Exercise directions.
Copy, in full, each line of the material that holds the word "baseFrequency".
------------------------------------------------
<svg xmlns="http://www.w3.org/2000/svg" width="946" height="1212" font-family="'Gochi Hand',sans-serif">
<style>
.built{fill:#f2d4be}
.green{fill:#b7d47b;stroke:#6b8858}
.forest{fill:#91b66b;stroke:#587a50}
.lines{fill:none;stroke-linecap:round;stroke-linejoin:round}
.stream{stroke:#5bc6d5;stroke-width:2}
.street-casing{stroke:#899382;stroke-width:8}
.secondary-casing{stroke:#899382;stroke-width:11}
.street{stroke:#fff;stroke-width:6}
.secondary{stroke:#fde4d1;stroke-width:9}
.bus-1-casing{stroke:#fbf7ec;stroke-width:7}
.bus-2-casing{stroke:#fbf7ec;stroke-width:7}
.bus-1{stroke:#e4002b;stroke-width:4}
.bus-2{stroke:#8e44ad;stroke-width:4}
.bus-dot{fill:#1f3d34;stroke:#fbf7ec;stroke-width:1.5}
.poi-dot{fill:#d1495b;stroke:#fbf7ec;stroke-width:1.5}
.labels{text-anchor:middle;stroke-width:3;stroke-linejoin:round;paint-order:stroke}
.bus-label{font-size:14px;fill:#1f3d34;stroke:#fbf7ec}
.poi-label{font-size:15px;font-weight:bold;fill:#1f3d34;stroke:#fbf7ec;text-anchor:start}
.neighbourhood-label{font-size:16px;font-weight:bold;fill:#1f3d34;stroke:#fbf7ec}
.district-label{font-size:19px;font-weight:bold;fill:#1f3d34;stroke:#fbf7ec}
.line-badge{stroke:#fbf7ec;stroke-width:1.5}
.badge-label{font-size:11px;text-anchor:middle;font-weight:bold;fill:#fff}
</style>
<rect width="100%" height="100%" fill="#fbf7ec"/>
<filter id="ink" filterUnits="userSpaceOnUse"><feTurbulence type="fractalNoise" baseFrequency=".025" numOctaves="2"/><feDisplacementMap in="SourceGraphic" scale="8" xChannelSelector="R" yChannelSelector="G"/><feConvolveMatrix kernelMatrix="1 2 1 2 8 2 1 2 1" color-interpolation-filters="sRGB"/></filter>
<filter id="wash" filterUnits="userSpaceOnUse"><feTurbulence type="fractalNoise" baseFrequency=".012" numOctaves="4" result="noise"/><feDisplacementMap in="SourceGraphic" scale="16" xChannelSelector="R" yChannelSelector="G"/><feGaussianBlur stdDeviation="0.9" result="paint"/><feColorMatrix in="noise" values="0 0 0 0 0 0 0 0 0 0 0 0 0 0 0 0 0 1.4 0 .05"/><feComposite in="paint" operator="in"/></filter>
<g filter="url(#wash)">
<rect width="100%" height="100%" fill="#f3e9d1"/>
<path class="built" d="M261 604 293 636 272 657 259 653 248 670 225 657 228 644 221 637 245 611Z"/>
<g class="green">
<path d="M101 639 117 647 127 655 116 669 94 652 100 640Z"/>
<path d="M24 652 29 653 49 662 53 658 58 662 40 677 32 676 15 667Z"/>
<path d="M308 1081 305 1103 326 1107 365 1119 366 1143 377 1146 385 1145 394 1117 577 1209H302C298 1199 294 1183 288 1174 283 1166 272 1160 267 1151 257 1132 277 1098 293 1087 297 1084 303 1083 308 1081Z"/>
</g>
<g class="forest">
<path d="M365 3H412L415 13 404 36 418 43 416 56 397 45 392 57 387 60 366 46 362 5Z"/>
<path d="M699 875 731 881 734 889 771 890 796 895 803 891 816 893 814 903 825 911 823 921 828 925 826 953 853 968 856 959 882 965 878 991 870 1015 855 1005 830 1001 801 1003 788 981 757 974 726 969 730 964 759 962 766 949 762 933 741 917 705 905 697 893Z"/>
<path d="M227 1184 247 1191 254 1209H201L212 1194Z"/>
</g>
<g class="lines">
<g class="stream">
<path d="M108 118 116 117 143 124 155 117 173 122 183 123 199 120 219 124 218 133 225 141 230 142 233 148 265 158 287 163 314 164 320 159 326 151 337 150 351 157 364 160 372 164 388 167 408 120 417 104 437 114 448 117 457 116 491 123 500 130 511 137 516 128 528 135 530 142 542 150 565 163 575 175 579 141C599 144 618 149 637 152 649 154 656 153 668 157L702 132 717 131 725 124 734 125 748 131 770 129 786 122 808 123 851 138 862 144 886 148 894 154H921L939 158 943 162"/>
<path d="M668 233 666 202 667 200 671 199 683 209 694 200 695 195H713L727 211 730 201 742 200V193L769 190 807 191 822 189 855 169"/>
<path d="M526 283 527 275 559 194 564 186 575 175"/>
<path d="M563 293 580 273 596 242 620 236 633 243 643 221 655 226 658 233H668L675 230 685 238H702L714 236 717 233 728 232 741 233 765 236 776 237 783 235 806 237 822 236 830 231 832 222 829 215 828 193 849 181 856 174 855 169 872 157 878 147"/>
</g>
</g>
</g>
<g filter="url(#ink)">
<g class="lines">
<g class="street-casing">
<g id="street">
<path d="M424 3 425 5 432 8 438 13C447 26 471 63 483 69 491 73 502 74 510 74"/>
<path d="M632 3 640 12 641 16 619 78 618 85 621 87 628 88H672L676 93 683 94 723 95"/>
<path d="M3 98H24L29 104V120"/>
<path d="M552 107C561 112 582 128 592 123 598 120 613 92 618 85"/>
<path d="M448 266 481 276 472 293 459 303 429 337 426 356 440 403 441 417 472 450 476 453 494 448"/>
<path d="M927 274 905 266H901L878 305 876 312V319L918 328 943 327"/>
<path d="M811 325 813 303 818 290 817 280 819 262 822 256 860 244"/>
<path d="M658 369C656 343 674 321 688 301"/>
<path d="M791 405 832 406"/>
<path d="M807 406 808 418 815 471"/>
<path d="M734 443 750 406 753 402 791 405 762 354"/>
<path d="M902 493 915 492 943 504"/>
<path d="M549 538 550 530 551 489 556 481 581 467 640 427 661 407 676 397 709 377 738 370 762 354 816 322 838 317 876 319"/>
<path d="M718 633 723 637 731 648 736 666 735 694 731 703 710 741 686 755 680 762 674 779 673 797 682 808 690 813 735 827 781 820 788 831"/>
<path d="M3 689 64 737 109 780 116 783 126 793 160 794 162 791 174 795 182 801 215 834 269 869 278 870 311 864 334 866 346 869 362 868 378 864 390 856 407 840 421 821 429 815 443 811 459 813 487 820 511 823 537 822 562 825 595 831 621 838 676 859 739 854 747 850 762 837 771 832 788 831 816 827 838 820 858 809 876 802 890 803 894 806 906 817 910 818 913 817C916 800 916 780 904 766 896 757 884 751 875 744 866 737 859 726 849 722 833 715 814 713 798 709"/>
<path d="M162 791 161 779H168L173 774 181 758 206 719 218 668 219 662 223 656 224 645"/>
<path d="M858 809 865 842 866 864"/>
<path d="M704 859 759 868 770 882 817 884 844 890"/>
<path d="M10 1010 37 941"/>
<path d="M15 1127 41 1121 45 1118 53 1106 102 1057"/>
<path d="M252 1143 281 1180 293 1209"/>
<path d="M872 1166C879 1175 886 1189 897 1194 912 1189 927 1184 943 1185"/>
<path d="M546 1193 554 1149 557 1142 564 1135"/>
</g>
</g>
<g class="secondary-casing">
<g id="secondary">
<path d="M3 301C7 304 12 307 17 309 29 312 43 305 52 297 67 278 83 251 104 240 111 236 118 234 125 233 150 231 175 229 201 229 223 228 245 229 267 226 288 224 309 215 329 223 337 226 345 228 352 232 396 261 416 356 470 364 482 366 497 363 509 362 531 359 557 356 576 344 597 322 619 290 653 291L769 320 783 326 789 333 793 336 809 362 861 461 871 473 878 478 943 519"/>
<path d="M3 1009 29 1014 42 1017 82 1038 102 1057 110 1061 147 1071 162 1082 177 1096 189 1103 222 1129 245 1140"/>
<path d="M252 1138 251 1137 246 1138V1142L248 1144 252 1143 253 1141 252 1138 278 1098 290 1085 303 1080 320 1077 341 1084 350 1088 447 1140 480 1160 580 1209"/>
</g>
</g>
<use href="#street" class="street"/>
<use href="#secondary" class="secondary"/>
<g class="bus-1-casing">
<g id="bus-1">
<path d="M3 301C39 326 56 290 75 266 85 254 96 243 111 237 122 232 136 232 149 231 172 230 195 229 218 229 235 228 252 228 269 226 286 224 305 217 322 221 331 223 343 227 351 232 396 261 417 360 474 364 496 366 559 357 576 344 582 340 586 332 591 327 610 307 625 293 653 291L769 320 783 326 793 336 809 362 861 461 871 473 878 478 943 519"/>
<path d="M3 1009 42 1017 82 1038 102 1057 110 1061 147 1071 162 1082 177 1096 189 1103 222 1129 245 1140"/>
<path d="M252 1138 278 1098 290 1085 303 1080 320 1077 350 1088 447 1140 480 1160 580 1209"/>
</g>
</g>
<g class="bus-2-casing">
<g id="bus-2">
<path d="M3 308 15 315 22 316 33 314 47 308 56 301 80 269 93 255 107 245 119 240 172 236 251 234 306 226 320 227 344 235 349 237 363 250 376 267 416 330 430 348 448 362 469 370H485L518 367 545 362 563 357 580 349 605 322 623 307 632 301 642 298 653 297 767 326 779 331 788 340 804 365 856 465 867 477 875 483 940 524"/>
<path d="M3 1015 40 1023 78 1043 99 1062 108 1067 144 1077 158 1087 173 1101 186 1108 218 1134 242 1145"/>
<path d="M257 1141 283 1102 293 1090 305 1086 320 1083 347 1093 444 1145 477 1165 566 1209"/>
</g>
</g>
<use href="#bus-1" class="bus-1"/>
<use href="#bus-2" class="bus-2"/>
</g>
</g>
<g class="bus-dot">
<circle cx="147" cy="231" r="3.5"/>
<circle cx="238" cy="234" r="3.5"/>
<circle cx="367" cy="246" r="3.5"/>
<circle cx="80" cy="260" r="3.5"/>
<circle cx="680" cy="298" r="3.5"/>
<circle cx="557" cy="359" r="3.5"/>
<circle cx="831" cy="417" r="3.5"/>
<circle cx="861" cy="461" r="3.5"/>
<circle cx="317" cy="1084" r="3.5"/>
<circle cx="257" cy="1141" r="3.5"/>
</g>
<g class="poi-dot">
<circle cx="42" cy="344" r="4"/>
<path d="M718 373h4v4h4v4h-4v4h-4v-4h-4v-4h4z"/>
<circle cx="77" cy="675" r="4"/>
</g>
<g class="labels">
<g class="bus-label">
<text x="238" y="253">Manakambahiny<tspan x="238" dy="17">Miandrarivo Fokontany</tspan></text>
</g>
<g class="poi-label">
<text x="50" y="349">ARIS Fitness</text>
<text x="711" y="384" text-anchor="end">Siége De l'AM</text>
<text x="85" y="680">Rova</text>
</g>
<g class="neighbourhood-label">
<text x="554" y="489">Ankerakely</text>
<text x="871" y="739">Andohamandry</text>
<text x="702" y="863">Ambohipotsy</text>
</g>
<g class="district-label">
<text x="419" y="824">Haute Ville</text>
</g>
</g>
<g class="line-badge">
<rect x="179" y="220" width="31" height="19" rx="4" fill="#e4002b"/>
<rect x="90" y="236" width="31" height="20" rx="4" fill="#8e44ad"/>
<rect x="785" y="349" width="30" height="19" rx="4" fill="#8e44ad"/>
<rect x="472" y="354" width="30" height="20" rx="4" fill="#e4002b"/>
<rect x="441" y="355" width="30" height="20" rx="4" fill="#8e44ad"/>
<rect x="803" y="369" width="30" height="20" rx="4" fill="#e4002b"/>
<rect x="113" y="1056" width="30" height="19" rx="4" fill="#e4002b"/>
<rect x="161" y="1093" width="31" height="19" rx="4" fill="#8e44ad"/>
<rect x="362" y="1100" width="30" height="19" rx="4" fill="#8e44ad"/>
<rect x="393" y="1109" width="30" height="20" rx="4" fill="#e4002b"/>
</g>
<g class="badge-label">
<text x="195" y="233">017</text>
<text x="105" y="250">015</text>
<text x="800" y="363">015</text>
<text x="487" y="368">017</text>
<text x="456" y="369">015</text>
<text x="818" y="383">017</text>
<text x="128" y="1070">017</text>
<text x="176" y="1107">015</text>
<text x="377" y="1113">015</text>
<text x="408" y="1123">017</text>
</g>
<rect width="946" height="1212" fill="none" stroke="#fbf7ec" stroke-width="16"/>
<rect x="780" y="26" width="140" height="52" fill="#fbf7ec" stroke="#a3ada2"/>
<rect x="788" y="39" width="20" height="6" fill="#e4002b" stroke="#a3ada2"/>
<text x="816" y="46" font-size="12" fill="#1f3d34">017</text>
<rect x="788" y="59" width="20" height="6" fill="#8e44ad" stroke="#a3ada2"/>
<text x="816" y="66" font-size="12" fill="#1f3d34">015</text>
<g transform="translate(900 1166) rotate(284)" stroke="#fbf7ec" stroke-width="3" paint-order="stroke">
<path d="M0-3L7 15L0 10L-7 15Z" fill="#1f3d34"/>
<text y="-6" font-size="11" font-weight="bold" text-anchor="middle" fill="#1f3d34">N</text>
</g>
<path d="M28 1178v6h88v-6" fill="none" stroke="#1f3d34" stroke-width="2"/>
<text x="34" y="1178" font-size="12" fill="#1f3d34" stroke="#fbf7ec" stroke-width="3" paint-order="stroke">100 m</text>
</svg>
------------------------------------------------
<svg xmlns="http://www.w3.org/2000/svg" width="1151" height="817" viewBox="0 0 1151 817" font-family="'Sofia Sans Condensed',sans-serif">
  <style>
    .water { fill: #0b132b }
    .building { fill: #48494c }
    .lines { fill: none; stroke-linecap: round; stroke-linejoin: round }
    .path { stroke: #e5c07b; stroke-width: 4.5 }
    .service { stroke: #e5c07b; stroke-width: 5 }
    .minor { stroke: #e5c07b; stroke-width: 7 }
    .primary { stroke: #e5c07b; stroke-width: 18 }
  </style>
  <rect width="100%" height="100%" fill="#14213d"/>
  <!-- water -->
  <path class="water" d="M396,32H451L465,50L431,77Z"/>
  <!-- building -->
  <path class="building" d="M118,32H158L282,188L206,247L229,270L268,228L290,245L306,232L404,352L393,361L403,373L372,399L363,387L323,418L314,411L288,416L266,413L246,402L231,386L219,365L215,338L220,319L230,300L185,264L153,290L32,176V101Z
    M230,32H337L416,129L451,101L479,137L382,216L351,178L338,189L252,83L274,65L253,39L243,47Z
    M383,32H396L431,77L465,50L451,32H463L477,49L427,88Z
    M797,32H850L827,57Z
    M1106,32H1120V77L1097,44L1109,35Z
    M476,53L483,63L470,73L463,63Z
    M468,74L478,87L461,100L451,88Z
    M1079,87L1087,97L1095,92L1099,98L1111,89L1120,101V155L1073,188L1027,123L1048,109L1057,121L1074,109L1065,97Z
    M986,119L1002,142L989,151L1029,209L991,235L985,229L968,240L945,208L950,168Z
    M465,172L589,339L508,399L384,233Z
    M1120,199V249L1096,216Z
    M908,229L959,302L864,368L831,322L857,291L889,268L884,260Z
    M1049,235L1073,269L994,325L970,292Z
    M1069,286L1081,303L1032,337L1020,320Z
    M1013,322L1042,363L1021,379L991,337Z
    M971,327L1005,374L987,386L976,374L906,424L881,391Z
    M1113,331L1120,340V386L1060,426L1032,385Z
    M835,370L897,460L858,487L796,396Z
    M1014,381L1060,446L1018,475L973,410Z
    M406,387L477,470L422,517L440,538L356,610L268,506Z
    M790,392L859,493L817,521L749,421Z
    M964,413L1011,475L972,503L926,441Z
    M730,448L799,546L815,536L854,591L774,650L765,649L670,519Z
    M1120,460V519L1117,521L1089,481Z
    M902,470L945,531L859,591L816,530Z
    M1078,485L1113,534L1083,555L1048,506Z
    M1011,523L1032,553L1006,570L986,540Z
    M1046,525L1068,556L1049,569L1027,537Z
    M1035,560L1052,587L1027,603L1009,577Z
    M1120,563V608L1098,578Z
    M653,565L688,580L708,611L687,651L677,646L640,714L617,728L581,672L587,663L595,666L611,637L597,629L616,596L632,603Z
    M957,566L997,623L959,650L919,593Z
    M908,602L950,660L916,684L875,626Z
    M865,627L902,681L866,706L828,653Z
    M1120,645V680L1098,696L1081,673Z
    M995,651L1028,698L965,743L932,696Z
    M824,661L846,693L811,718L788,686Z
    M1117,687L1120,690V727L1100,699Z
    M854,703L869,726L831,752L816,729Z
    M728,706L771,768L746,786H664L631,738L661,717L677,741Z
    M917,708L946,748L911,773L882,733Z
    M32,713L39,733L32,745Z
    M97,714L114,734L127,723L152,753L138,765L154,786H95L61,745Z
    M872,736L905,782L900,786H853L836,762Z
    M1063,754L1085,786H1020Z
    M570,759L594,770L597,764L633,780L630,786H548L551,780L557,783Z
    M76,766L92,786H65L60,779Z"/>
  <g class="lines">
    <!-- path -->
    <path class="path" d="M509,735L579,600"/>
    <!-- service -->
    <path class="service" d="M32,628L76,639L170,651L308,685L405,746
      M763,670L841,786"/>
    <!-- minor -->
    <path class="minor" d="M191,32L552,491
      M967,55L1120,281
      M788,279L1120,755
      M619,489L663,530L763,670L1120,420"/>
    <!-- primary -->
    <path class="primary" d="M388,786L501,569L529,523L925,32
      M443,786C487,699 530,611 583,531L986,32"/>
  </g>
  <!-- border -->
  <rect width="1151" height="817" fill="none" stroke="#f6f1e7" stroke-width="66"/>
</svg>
------------------------------------------------
Task response.
<filter id="ink" filterUnits="userSpaceOnUse"><feTurbulence type="fractalNoise" baseFrequency=".025" numOctaves="2"/><feDisplacementMap in="SourceGraphic" scale="8" xChannelSelector="R" yChannelSelector="G"/><feConvolveMatrix kernelMatrix="1 2 1 2 8 2 1 2 1" color-interpolation-filters="sRGB"/></filter>
<filter id="wash" filterUnits="userSpaceOnUse"><feTurbulence type="fractalNoise" baseFrequency=".012" numOctaves="4" result="noise"/><feDisplacementMap in="SourceGraphic" scale="16" xChannelSelector="R" yChannelSelector="G"/><feGaussianBlur stdDeviation="0.9" result="paint"/><feColorMatrix in="noise" values="0 0 0 0 0 0 0 0 0 0 0 0 0 0 0 0 0 1.4 0 .05"/><feComposite in="paint" operator="in"/></filter>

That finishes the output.